Records provided:

::::::::::

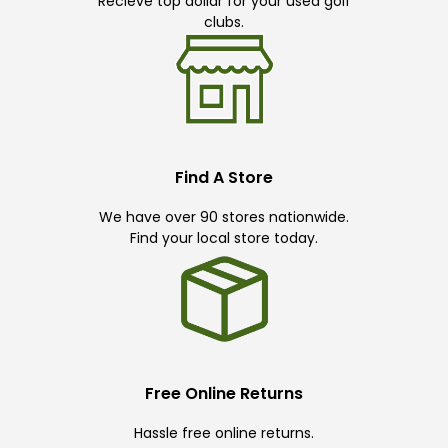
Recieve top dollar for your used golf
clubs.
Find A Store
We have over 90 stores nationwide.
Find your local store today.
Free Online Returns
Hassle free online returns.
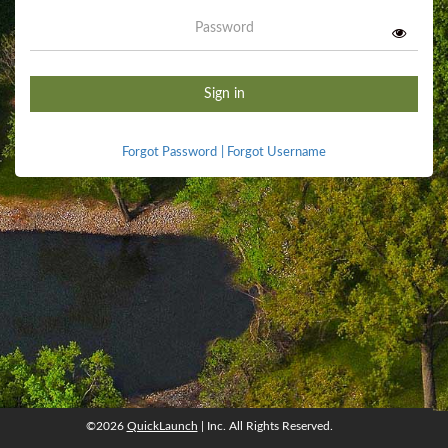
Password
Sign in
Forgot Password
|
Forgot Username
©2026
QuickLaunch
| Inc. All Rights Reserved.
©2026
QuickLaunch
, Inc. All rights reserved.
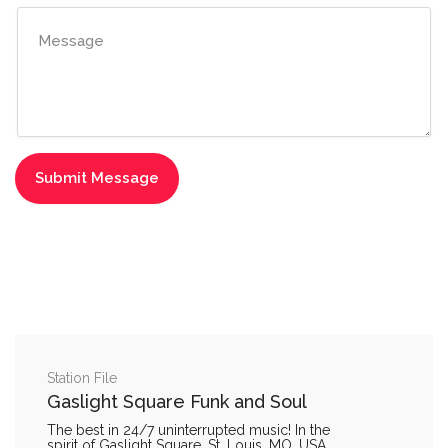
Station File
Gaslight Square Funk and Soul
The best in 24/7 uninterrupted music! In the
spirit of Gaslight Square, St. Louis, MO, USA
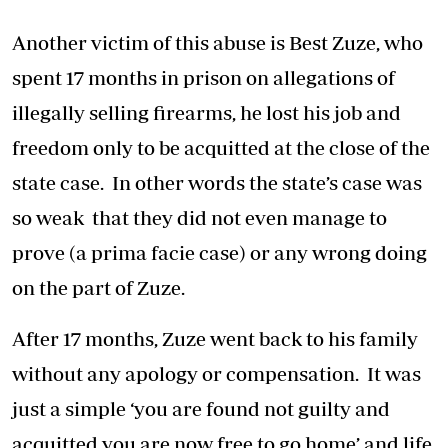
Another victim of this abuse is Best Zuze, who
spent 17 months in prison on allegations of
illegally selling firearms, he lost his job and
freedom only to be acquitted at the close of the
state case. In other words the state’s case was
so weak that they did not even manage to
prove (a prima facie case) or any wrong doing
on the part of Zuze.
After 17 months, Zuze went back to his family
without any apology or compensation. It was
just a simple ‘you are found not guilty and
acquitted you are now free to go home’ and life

::::::::::

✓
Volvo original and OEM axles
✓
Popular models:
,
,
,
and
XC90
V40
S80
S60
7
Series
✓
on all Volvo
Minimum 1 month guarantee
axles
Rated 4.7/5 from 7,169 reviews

::::::::::

Your instructions: Print exactly the lines above, between the one holding "on the part of Zuze." and the one holding "acquitted you are", inclusive, and nothing besides.

Answer section:
on the part of Zuze.
After 17 months, Zuze went back to his family
without any apology or compensation. It was
just a simple ‘you are found not guilty and
acquitted you are now free to go home’ and life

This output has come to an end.